Second, the US dollar, the most widely used instrument of liquidity internationally, is appreciating, making it harder for the developing nations to conduct trade operations with the first world and in between themselves as well.
Third, as international companies seek either cheaper labor or a better business environment, the offshoring trend that dominated the 2000s has now partially reversed with industries going either back to the US or Europe, or proceeding past even further off the beaten path; Samsung is investing billions in smartphone production in Vietnam, according to Reuters, "Mobile phones and accessories became Vietnam's biggest cash earner [in 2013], taking over textiles."
"It is like a balloon. If you squeeze debt in one place, it pops up somewhere else in the system," the report's authors say. Now, why are these nations in risk? Canada is a resource-based, overtly monopolized economy, the Netherlands relies on oil production and refining, which is a less profitable business now. Australia is an agricultural economy which hopes to benefit from the US-launched Trans-Pacific Partnership, which would allow Aussie meat to invade Japan and the US and a lot of other nations of the Pacific Rim.
Sweden is gravely indebted due to their excessive left-wing experimentation, while Malaysia is cursed with oil, and Thailand has been politically unstable, weighing on the nation's economy.
The world's biggest banks have recently taken steps to deleverage their debt burden. The Western civilization has been popularizing the anti-consumerist anti-borrowing "hipster" minimalist lifestyles. The debt burden is manageable at this point, and the pace of the US borrowing is no longer a cause for excessive worry despite President Obama's leftist leanings. However, the recent monetary easing undertaken by the European and Japanese Central Banks and the excessive shadow banking and property sales in mainland China are prompting concern.
A new Fannie May and Freddie Mac might emerge in China, but this time they will be non-transparent, meaning the depth of their fall will be unknown. They will be backed by an obscure government and a weak export-based developing economy. An economic crash in China, or any other nation similar to it in a political and economic sense, would produce, above other spillovers and risks, the most significant global challenge, a financial superbacteria of sorts – the highest-seen degree of uncertainly, fueled by the unpredictable and unaccountable nature of the government in such a nation.

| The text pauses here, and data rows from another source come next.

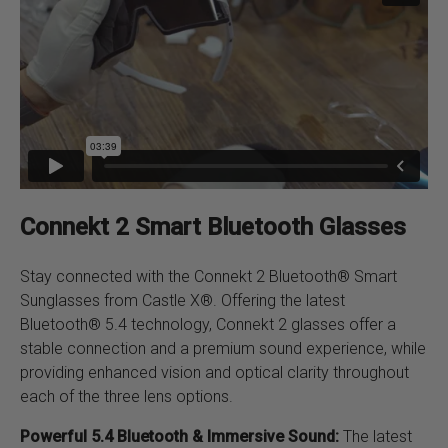
quantity
Connekt 2 Smart Bluetooth Glasses
Stay connected with the Connekt 2 Bluetooth® Smart
Sunglasses from Castle X®. Offering the latest
Bluetooth® 5.4 technology, Connekt 2 glasses offer a
stable connection and a premium sound experience, while
providing enhanced vision and optical clarity throughout
each of the three lens options.
Powerful 5.4 Bluetooth & Immersive Sound:
The latest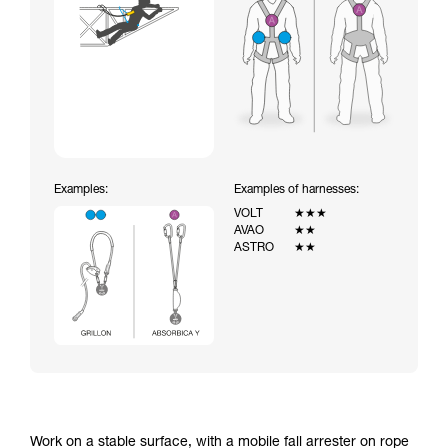
Examples:
Examples of harnesses:
VOLT
★★★
AVAO
★★
ASTRO
★★
Work on a stable surface, with a mobile fall arrester on rope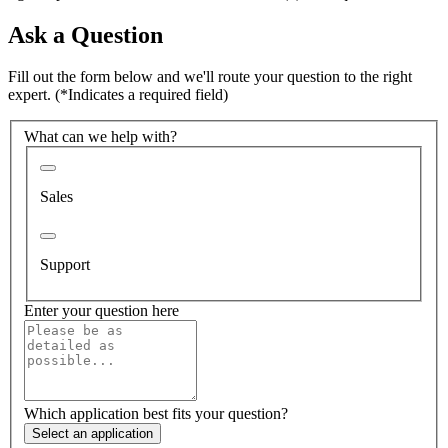
Ask a Question
Fill out the form below and we'll route your question to the right
expert.
(*Indicates a required field)
What can we help with?
Sales
Support
Enter your question here
Which application best fits your question?
Select an application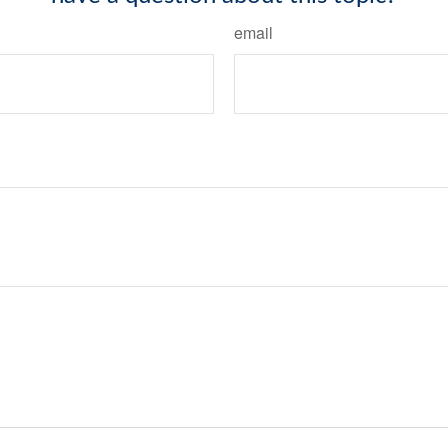
email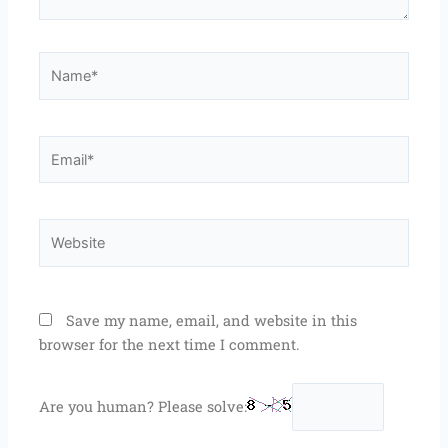
Name*
Email*
Website
Save my name, email, and website in this
browser for the next time I comment.
Are you human? Please solve: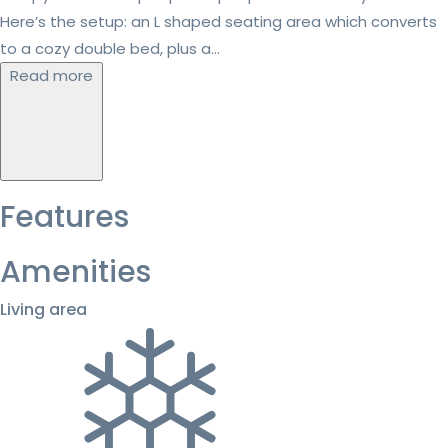
Here’s the setup: an L shaped seating area which converts
to a cozy double bed, plus a...
Read more
Features
Amenities
Living area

Would they accuse an "external enemy" of their economic collapse and start a nuclear war or try to overcome the turmoil by adjusting and reforming their economy? Would they speed up borrowing to boost their liquidity or would they default on their existing debts?
Apart from the globally-destabilizing uncertainty produced by the volatile situation in the biggest third-world economies, the ultimate result of the debt turbulence in the developing nations would be their division into two groups.
The first group of countries consists of those which are slated to eventually join the club of developed nations by successfully reforming and diversifying their economies via political progress, as well as the provision of more transparency, accountability and trust.
The second group will remain mired in backwardness and corruption, and the competitive edge of such nations will be dirt-cheap labor and lawlessness, which allows for large-scale criminal schemes to be freely exercised. These nations will become safe havens for drug trafficking, shadow banking, the arms trade, cyber-crime, illicit nuclear deals and other activities which warrant international concern.
The fact is, as the US is growing increasingly isolationist, it is up to the national governments in the developed world to decide which way to proceed through the turbulence they are facing. One thing is known for sure: there won't be another Washington-led global bailout like those that happened in 1997 and 2008.